Dr Charleston noted that opiate prescribing habits may have changed since 2013, the last year of the study.
The quality of abortive medications did not significantly differ by race (P = .44).
Although the researchers tried to control for other pain conditions, such as musculoskeletal disorders, it’s possible that opioids were prescribed for these other syndromes and not migraine.
Because many antihypertensive medications are considered high-quality migraine prevention agents, researchers repeated the primary analysis after excluding patients with hypertension. The results did not change significantly.
Because office-based prescribing patterns for migraine medications don’t explain the greater burden of migraine among African Americans, it’s possible, said Dr Charleston, that these patients seek migraine treatment at hospital emergency departments rather than doctors’ offices.
He noted that in the study, African-American visits represented only 10% of the total migraine visits to doctor offices, which is much less than the percentage of African Americans in the general US population.
It’s also possible that African Americans are prescribed migraine-related drugs but don’t take them because of their cost. That, too, may help explain the relatively high migraine burden in this group.

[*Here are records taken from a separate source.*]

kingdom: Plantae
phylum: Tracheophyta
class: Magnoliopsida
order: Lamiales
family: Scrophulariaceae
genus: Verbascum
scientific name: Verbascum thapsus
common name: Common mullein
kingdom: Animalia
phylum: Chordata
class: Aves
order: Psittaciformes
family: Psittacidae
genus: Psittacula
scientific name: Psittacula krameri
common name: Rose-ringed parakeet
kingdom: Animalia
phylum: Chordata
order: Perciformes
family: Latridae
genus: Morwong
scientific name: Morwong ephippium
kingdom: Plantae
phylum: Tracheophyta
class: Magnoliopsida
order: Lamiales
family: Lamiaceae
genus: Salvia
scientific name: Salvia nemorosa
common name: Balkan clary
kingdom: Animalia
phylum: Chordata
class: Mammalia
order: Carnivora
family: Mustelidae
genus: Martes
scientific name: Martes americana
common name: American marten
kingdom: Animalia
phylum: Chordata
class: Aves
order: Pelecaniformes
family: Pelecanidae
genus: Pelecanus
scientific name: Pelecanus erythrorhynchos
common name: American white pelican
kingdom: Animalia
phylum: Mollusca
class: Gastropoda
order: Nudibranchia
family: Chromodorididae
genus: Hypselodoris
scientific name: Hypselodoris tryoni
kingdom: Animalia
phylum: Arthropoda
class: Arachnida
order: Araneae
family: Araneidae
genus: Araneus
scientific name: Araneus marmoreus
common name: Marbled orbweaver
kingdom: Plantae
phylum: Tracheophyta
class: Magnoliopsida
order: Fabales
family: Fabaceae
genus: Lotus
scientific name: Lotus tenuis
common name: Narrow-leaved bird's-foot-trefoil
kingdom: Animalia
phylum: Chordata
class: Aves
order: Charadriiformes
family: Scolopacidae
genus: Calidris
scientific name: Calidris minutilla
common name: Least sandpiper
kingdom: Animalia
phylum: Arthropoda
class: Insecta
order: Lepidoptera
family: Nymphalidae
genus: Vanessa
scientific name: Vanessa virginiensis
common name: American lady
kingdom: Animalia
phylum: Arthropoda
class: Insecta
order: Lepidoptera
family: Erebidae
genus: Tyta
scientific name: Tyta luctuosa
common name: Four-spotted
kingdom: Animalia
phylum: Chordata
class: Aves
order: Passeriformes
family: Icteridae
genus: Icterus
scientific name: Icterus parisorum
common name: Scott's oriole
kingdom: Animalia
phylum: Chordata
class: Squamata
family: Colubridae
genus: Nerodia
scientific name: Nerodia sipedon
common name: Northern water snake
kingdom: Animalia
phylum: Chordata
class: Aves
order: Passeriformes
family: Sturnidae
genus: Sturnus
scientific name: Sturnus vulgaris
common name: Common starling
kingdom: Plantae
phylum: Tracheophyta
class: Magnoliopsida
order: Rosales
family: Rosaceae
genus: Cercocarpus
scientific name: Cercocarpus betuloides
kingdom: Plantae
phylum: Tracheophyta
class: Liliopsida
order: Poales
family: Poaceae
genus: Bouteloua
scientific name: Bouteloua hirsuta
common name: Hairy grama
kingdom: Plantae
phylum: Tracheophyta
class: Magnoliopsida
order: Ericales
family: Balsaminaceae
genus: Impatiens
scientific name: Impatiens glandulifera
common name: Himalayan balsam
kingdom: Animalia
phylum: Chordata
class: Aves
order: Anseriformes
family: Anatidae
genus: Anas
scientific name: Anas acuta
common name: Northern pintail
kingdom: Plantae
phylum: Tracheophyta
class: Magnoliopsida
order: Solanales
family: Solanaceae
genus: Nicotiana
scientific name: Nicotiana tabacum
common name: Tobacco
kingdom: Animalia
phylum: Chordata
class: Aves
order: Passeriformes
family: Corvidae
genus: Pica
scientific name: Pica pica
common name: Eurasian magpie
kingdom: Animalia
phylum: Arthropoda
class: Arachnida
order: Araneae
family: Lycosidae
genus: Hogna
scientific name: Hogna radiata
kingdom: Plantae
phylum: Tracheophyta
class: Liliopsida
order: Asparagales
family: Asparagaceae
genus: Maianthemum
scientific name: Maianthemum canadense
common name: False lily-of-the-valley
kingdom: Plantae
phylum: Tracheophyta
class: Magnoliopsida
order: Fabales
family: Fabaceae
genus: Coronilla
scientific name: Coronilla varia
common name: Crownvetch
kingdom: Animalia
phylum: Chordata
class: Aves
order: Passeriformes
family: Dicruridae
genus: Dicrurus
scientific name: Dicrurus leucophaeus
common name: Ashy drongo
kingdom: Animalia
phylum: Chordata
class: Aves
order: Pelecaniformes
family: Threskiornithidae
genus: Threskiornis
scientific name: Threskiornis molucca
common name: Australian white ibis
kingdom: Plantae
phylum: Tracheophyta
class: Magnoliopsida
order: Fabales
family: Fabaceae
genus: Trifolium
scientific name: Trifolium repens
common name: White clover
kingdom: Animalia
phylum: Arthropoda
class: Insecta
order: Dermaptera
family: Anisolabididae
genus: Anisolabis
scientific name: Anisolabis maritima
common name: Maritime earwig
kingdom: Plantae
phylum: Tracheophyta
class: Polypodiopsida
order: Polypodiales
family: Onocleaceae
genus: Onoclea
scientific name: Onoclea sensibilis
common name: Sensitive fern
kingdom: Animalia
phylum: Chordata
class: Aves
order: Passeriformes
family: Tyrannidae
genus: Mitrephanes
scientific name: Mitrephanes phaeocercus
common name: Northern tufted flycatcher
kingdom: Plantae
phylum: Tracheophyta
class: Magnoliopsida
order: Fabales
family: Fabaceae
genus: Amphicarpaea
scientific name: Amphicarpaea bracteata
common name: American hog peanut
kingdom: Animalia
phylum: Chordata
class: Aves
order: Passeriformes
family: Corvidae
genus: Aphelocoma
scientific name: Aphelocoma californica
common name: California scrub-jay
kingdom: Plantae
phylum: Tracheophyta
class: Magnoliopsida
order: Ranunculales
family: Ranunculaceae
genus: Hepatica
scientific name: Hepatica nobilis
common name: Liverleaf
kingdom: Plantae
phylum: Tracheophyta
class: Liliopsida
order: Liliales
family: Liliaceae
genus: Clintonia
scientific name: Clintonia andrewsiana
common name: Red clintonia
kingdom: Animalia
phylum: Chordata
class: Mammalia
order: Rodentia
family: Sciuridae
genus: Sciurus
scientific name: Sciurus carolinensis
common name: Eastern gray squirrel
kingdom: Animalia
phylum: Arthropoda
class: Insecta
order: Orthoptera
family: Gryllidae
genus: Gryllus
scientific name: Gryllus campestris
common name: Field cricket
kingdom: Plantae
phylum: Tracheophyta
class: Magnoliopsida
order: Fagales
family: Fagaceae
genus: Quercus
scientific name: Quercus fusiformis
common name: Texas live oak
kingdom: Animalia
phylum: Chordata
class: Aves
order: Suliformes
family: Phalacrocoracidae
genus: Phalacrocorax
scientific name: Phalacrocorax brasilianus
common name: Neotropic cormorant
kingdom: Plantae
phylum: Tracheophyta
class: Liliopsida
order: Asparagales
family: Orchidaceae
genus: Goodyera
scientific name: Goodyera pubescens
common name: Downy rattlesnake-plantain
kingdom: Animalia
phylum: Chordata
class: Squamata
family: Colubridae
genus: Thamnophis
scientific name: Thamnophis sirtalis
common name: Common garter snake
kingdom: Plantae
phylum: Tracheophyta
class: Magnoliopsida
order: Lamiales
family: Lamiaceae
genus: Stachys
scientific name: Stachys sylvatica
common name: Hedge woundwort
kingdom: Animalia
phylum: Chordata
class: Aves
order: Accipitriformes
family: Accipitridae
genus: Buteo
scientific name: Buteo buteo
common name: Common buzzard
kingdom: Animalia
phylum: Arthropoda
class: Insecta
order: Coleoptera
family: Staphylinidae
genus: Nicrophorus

African Americans may get a general headache diagnosis rather than a migraine diagnose, which may also skew some of the results.
Dr Charleston stressed that the study provided no details on headache severity or the reasons medications were prescribed.
The study results highlight the importance of “prescribing migraine-specific medications wherever possible,” said Dr Charleston.
They also underline the need for more training in headache management for medical students, “particularly in neurology and primary care fields,” he said.
Dr Charleston considers the new study a “baseline” from which to broaden awareness of available medications to treat migraines.
“We do have room for improvement in our quality of care.”
Limitations
Commenting on the findings for Medscape Medical News, Charles Argoff, MD, professor of neurology at Albany Medical College and director of the Comprehensive Pain Center at Albany Medical Center, New York, said the study has several limitations.
When using the terms “high” and “low” quality of evidence for migraine medications, the authors “do not provide context to what this means when taking care of a real person,” said Dr Argoff.
“This is a huge weakness — no ‘high’ quality evidence treatment is effective for all patients, and in fact, it’s well known that many patients do not respond to those treatments that have a high level of evidence associated with their use.”
He pointed out that many patients don’t benefit from even Food and Drug Administration–approved migraine abortive agents.
As for opioids, Dr Argoff said not much can be concluded from this study with regard to the percentage of patients who received a prescription for this type of drug.
“This study does not describe why opioids were used — or whether other treatments were used first and were unsuccessful or whether opioids were used as initial agents.”
As with all other medical treatments, “opioids are neither absolutely good nor bad, appropriate nor inappropriate, in any setting,” said Dr Argoff.
Dr Charleston and Dr Argoff have disclosed no relevant financial relationships.